I’m linking some recent posts by others to express an idea.

First on CAN‘s site is the post Cycleways needed to protect riders where Professor Simon Kingham from Canterbury University says after he researched people’s attitudes to cycling and the perception of cycling, “They want some sort of physical barrier whether it be a curb, a fence, a hedge or some planters, or a cycleway that’s completely away.”

And then on the Auckland Transport Blog they linked to this video on Melding Cycling and Transit about Vancouver’s efforts to support cycling and transit as they call it.

One part of Vancouver’s solutions are to have a coherent network of safe cycling infrastructure. Note that is a network, not just a little token bit of painted on cycleway here and there which cease to exist at traffic lights or is completely disjointed.

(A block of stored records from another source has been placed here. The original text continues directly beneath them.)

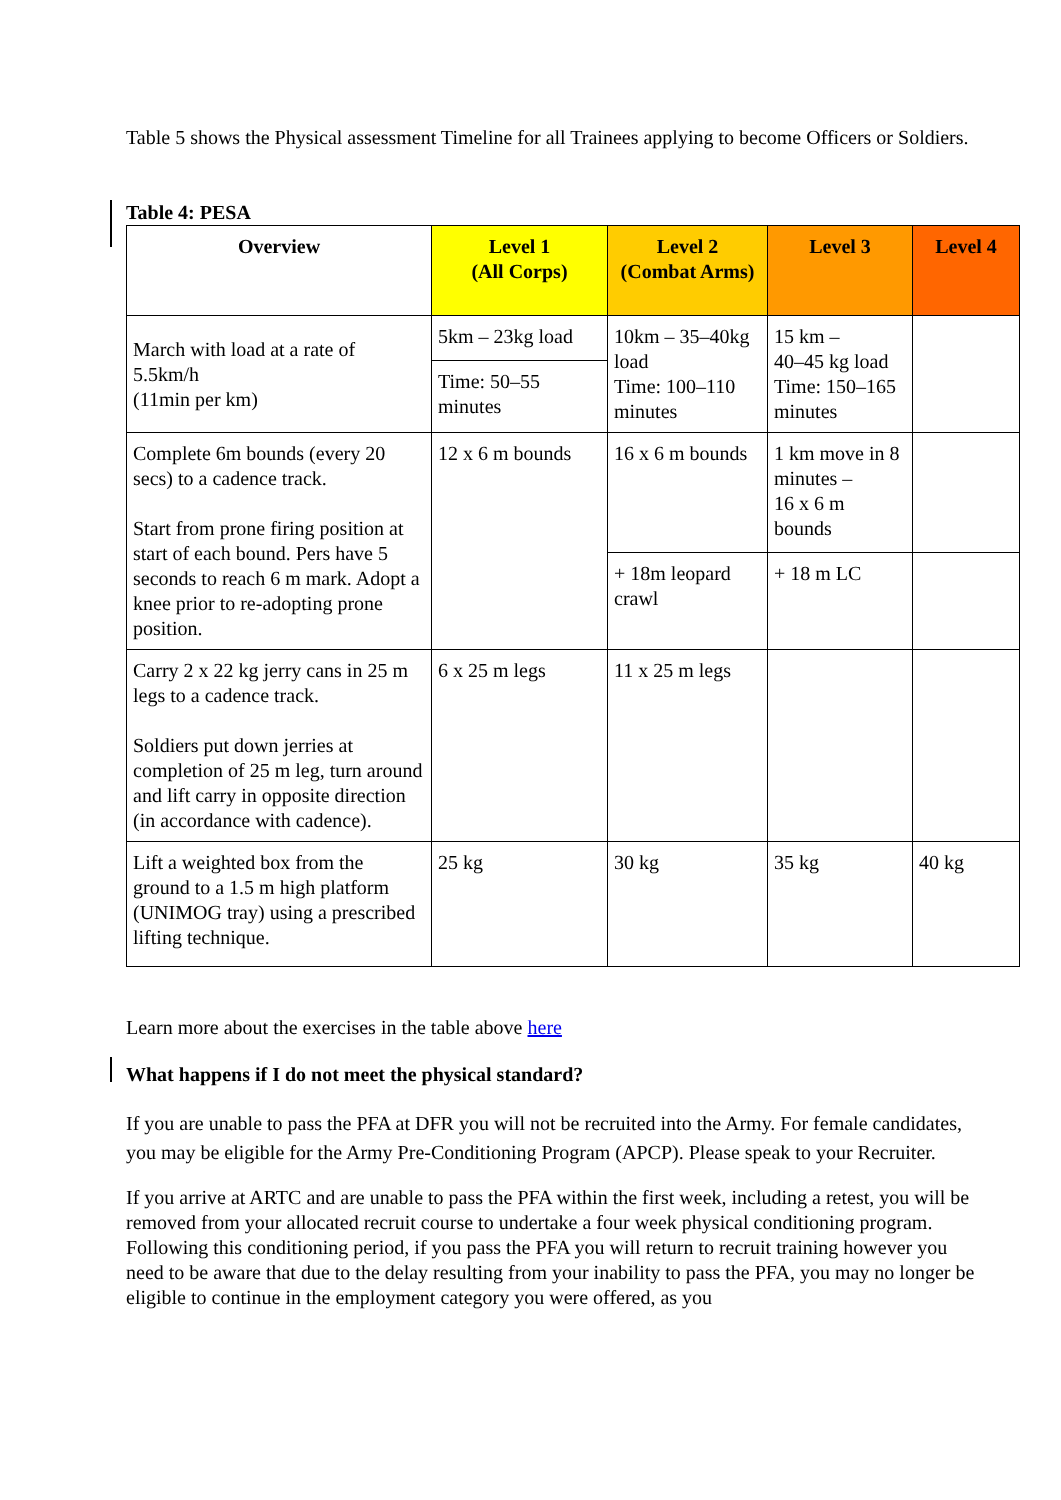Table 5 shows the Physical assessment Timeline for all Trainees applying to become Officers or Soldiers.
Table 4: PESA
| Overview | Level 1 (All Corps) | Level 2 (Combat Arms) | Level 3 | Level 4 |
| --- | --- | --- | --- | --- |
| March with load at a rate of 5.5km/h (11min per km) | 5km – 23kg load | 10km – 35–40kg load Time: 100–110 minutes | 15 km – 40–45 kg load Time: 150–165 minutes | |
| | Time: 50–55 minutes | | | |
| Complete 6m bounds (every 20 secs) to a cadence track. Start from prone firing position at start of each bound. Pers have 5 seconds to reach 6 m mark. Adopt a knee prior to re-adopting prone position. | 12 x 6 m bounds | 16 x 6 m bounds | 1 km move in 8 minutes – 16 x 6 m bounds | |
| | | + 18m leopard crawl | + 18 m LC | |
| Carry 2 x 22 kg jerry cans in 25 m legs to a cadence track. Soldiers put down jerries at completion of 25 m leg, turn around and lift carry in opposite direction (in accordance with cadence). | 6 x 25 m legs | 11 x 25 m legs | | |
| Lift a weighted box from the ground to a 1.5 m high platform (UNIMOG tray) using a prescribed lifting technique. | 25 kg | 30 kg | 35 kg | 40 kg |
Learn more about the exercises in the table above here
What happens if I do not meet the physical standard?
If you are unable to pass the PFA at DFR you will not be recruited into the Army. For female candidates, you may be eligible for the Army Pre-Conditioning Program (APCP). Please speak to your Recruiter.
If you arrive at ARTC and are unable to pass the PFA within the first week, including a retest, you will be removed from your allocated recruit course to undertake a four week physical conditioning program. Following this conditioning period, if you pass the PFA you will return to recruit training however you need to be aware that due to the delay resulting from your inability to pass the PFA, you may no longer be eligible to continue in the employment category you were offered, as you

So the question is what does some of Vancouver’s infrastructure look like. I turned to flikr. (All attributions can be seen if you click on the image).  First up separated by planter boxes is this shot of  a street in autumn. There’s no riding in traffic or riding in the door zone, and it is bidirectional:

Next up is Hornby Street, and again no parked cars, and planter boxes:

Next is Dunsmuir Street:

There’s some roads in Wellington that could benefit from this kind of treatment – the Quays, Cambridge and Kent Terraces and Adelaide Road. Indeed I even found a mock-up of such a scheme for Adelaide Road.

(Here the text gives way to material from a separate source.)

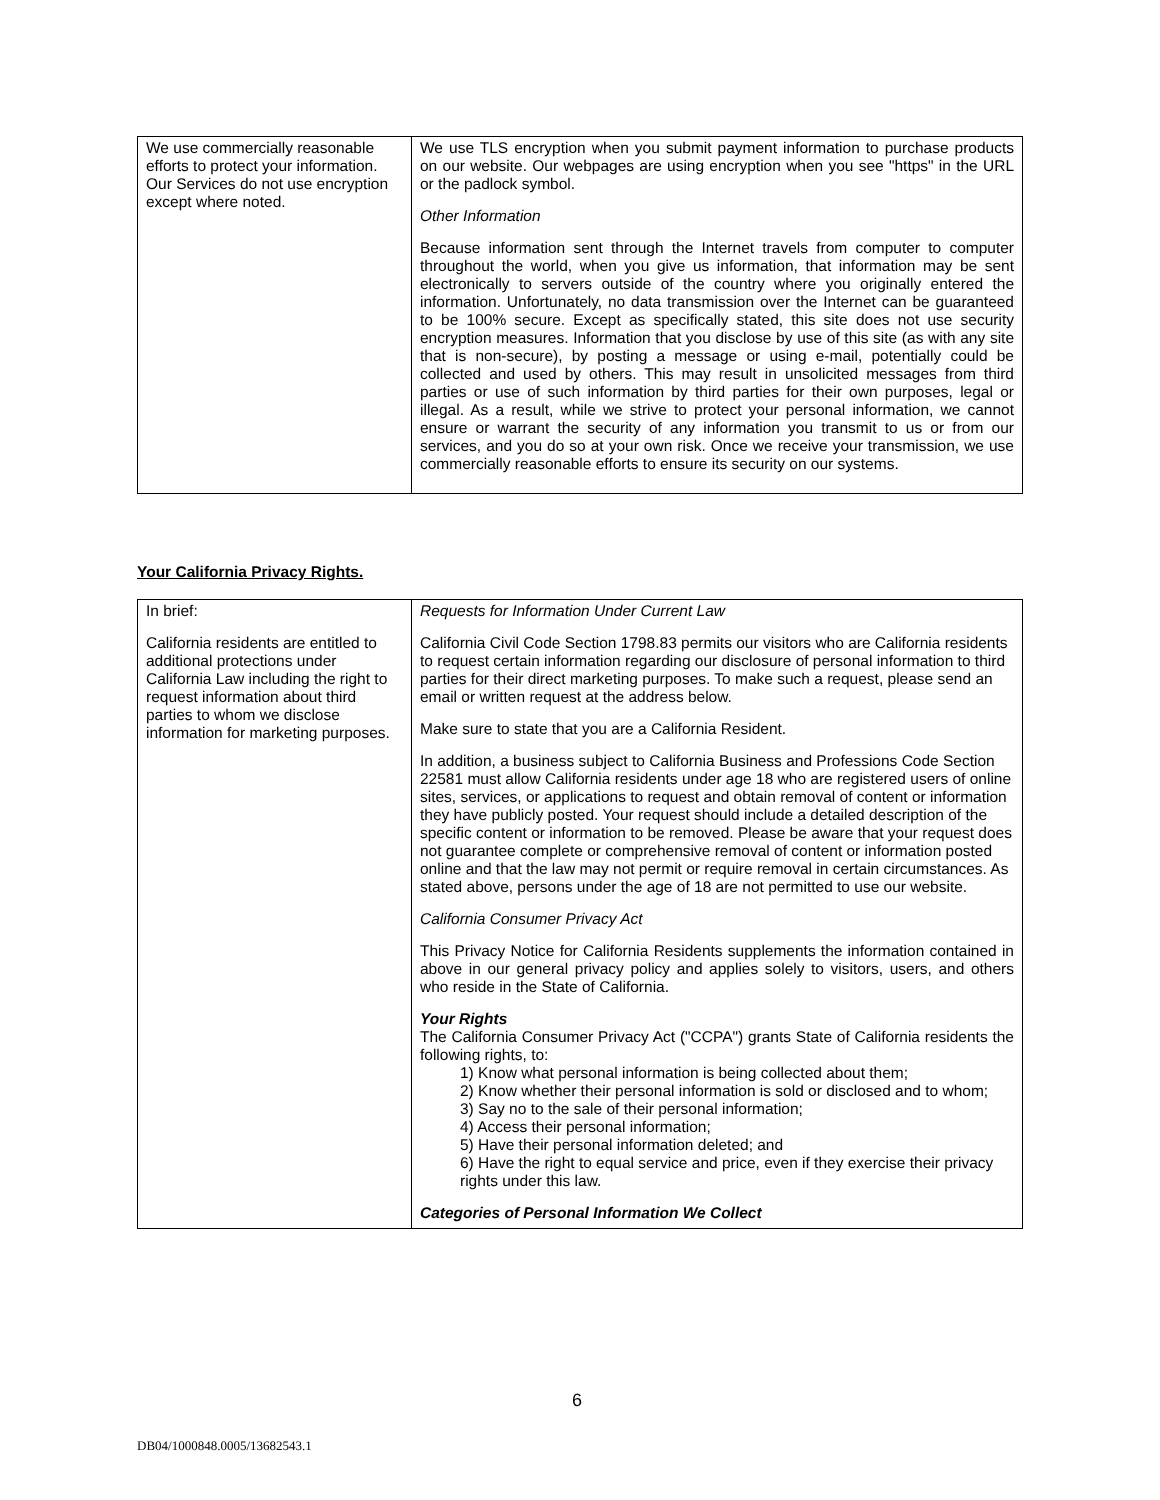| We use commercially reasonable efforts to protect your information. Our Services do not use encryption except where noted. | We use TLS encryption when you submit payment information to purchase products on our website. Our webpages are using encryption when you see "https" in the URL or the padlock symbol. Other Information Because information sent through the Internet travels from computer to computer throughout the world, when you give us information, that information may be sent electronically to servers outside of the country where you originally entered the information. Unfortunately, no data transmission over the Internet can be guaranteed to be 100% secure. Except as specifically stated, this site does not use security encryption measures. Information that you disclose by use of this site (as with any site that is non-secure), by posting a message or using e-mail, potentially could be collected and used by others. This may result in unsolicited messages from third parties or use of such information by third parties for their own purposes, legal or illegal. As a result, while we strive to protect your personal information, we cannot ensure or warrant the security of any information you transmit to us or from our services, and you do so at your own risk. Once we receive your transmission, we use commercially reasonable efforts to ensure its security on our systems. |
Your California Privacy Rights.
| In brief: California residents are entitled to additional protections under California Law including the right to request information about third parties to whom we disclose information for marketing purposes. | Requests for Information Under Current Law California Civil Code Section 1798.83 permits our visitors who are California residents to request certain information regarding our disclosure of personal information to third parties for their direct marketing purposes. To make such a request, please send an email or written request at the address below. Make sure to state that you are a California Resident. In addition, a business subject to California Business and Professions Code Section 22581 must allow California residents under age 18 who are registered users of online sites, services, or applications to request and obtain removal of content or information they have publicly posted. Your request should include a detailed description of the specific content or information to be removed. Please be aware that your request does not guarantee complete or comprehensive removal of content or information posted online and that the law may not permit or require removal in certain circumstances. As stated above, persons under the age of 18 are not permitted to use our website. California Consumer Privacy Act This Privacy Notice for California Residents supplements the information contained in above in our general privacy policy and applies solely to visitors, users, and others who reside in the State of California. Your Rights The California Consumer Privacy Act ("CCPA") grants State of California residents the following rights, to: 1) Know what personal information is being collected about them; 2) Know whether their personal information is sold or disclosed and to whom; 3) Say no to the sale of their personal information; 4) Access their personal information; 5) Have their personal information deleted; and 6) Have the right to equal service and price, even if they exercise their privacy rights under this law. Categories of Personal Information We Collect |
6
DB04/1000848.0005/13682543.1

If this is the standard that people actually need to make them feel safe when cycling, then this is what should be built. With the Christchurch rebuild maybe people in Christchurch should see the first projects built down there, but Wellington City Council if this is what people need then this is what should be built.

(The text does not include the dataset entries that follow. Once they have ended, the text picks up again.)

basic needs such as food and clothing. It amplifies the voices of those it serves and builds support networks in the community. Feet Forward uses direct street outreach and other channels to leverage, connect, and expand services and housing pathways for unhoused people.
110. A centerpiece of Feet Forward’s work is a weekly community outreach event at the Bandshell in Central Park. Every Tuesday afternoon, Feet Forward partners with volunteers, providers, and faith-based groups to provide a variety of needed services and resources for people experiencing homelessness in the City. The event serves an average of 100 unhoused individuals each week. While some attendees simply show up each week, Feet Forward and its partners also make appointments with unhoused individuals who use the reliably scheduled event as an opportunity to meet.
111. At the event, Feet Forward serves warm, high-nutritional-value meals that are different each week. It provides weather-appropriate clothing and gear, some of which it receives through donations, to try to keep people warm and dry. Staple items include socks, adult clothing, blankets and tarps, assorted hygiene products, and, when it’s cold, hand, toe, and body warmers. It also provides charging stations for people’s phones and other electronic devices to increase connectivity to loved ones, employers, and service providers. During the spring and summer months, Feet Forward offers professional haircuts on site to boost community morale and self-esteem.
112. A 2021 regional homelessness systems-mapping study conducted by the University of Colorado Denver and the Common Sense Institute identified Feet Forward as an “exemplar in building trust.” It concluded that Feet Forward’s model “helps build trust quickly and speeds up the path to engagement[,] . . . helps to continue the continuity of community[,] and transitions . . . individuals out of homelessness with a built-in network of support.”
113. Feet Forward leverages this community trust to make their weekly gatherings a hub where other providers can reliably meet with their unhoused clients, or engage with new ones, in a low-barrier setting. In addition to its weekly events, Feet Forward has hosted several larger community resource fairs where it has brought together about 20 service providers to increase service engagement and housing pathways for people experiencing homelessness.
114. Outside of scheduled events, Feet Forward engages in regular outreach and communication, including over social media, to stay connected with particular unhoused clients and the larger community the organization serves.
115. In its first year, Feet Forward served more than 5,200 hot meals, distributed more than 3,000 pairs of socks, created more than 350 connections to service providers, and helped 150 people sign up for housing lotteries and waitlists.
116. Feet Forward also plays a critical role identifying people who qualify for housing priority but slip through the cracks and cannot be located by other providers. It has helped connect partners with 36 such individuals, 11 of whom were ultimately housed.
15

Dear readers, which roads would benefit from such a treatment? I’d argue Johnsonville Road, through the J’ville town centre should be one of the first. It’d then be safe enough that Mayor Wade-Brown could ride through unscathed.

This is the scale of transport infrastructure that the government should be funding, rather than bloated unnecessary highways with BCRs as low as 0.2. Rather than riding a bike it seems the only exercise National is getting is pissing our money away.





3 responses

4 11 2012
Glen K

We’re already discussing this down in Christchurch – And it looks like we will get something like this soon –
Important to remember though that it’s not just about separation; integration done well can also be an effective part of your cycling network –

4 11 2012

Cool. Great site too. I’ll add it to my links.

7 11 2012

The more I look at this, the more I like the idea of using heavy planters (when the network is first put in place, at least).

It’s easier to sell (“let’s do this on a trial basis; if it fails totally, we could always move them somewhere else”).

You could even set up summer weekend bike lanes this way to give people and opportunity to try out the feeling of getting around on a protected bike path.